Work instructions: The count of lines with the string "each" in the material is all that should be returned.

Dataset entries:
--- START ---
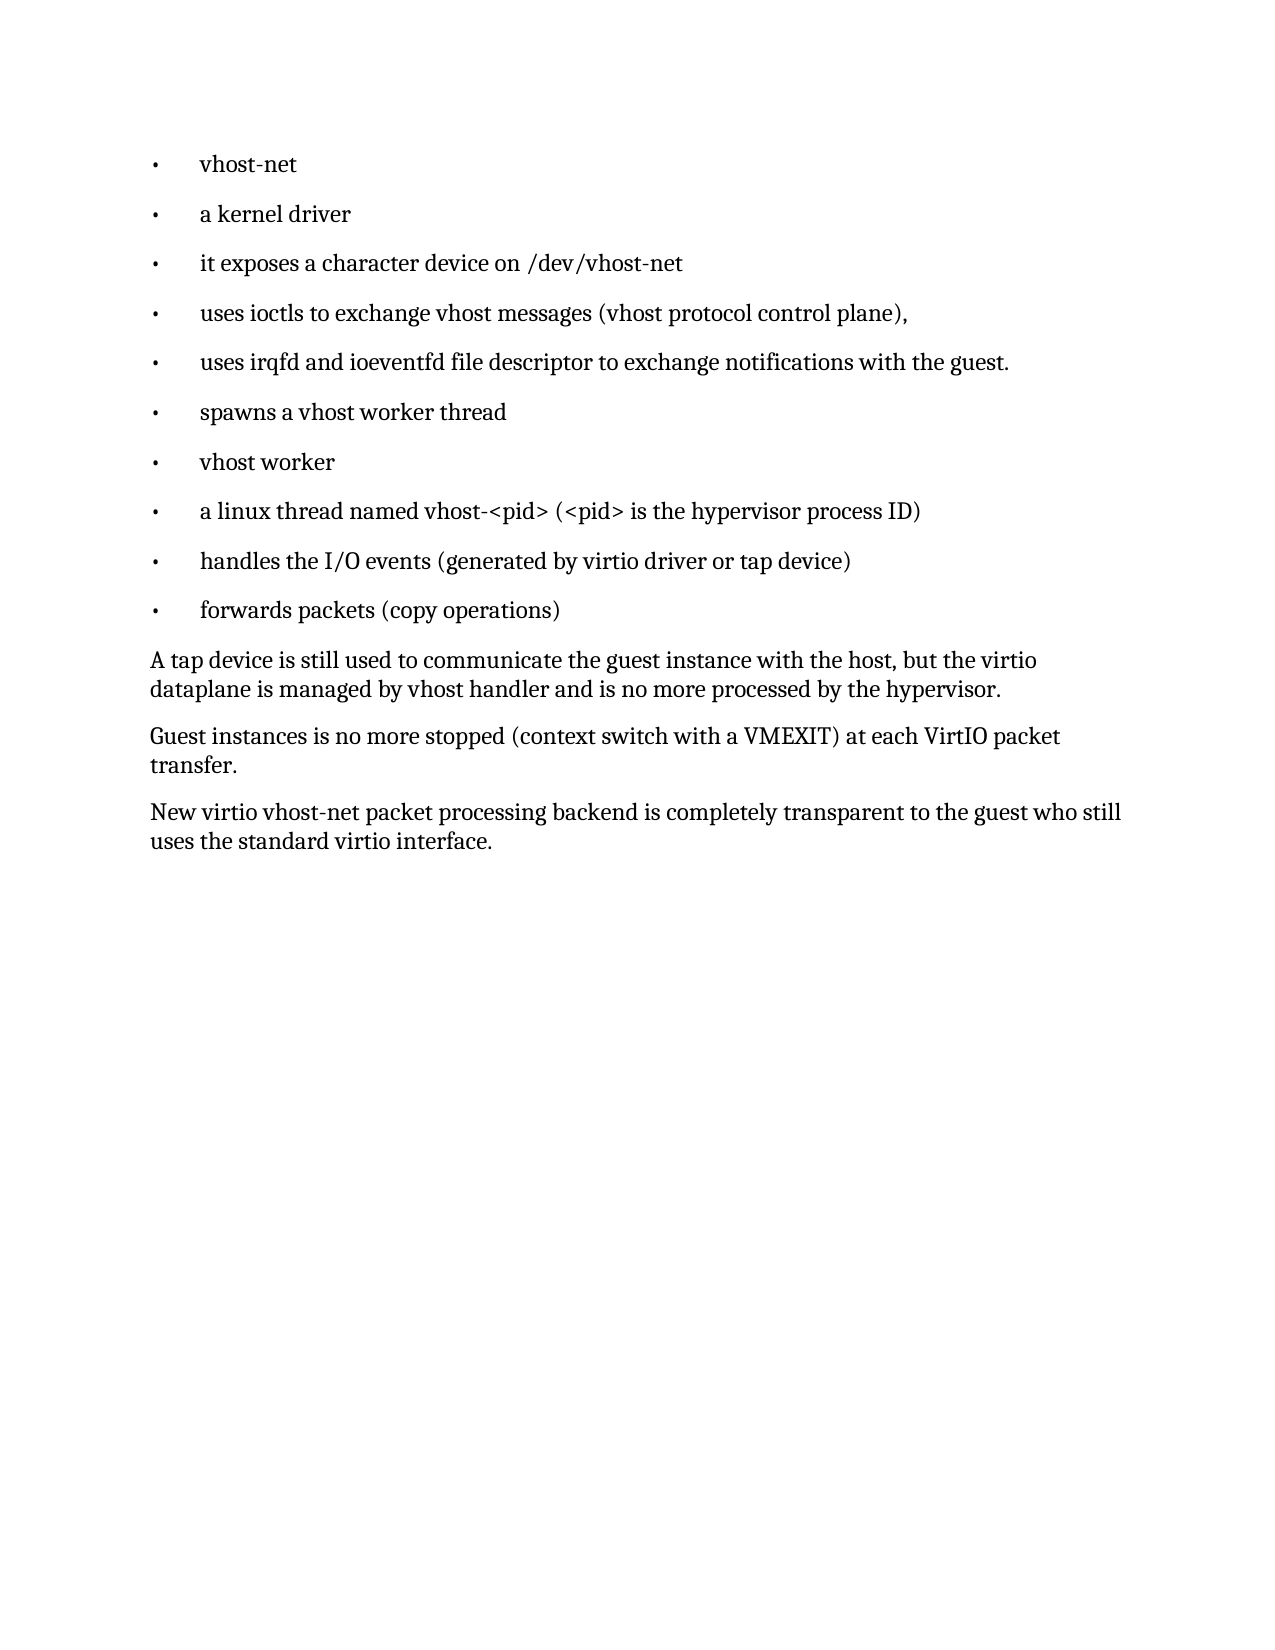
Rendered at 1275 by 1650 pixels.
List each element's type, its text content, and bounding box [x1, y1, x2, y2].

list forwards packets (copy operations) [150, 596, 1125, 625]
list uses ioctls to exchange vhost messages (vhost protocol control plane), [150, 299, 1125, 327]
list handles the I/O events (generated by virtio driver or tap device) [150, 547, 1125, 575]
list a kernel driver [150, 199, 1125, 228]
list spawns a vhost worker thread [150, 398, 1125, 427]
text Guest instances is no more stopped (context switch with a VMEXIT) at each VirtIO packet transfer. [150, 722, 1125, 779]
list uses irqfd and ioeventfd file descriptor to exchange notifications with the guest. [150, 348, 1125, 377]
list a linux thread named vhost-<pid> (<pid> is the hypervisor process ID) [150, 497, 1125, 526]
list vhost worker [150, 447, 1125, 476]
list it exposes a character device on /dev/vhost-net [150, 249, 1125, 278]
list vhost-net [150, 150, 1125, 179]
text A tap device is still used to communicate the guest instance with the host, but the virtio dataplane is managed by vhost handler and is no more processed by the hypervisor. [150, 646, 1125, 703]
text New virtio vhost-net packet processing backend is completely transparent to the guest who still uses the standard virtio interface. [150, 798, 1125, 856]
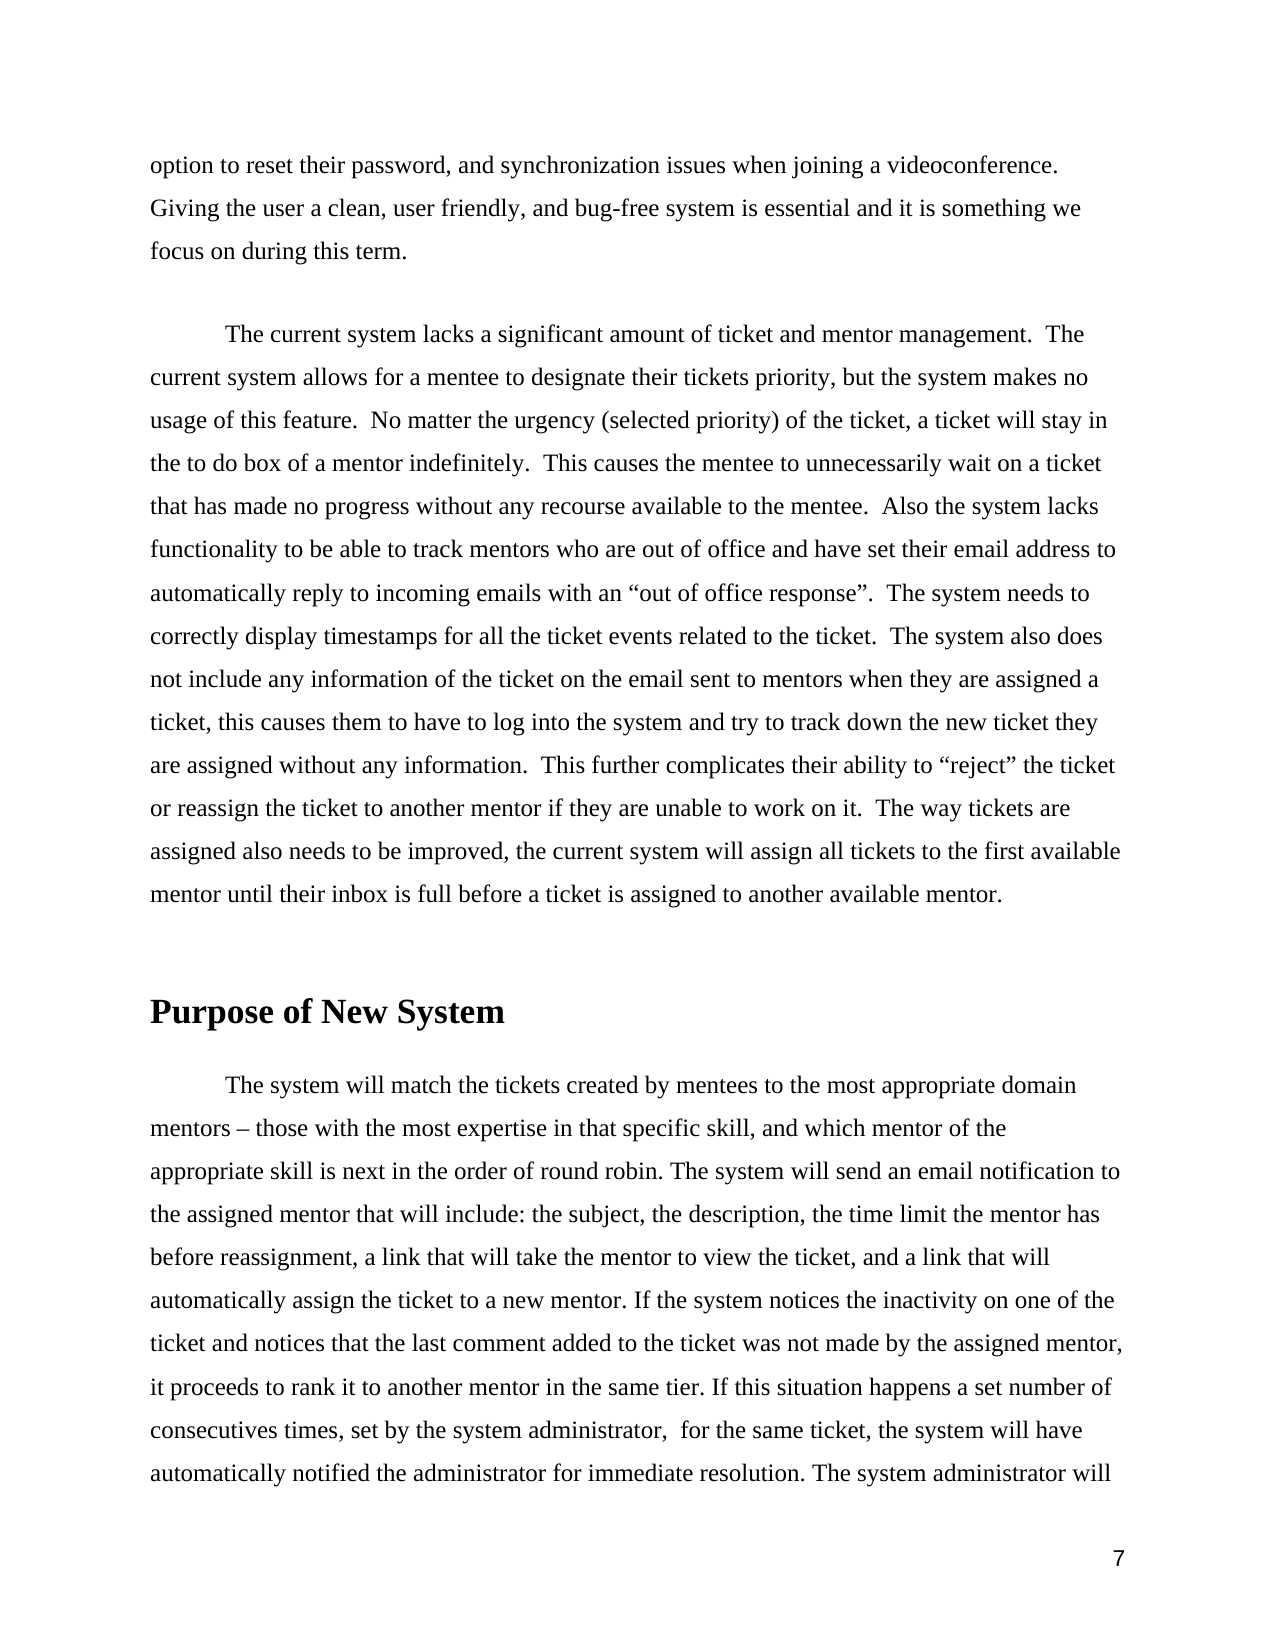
--- END ---
Task answer: 2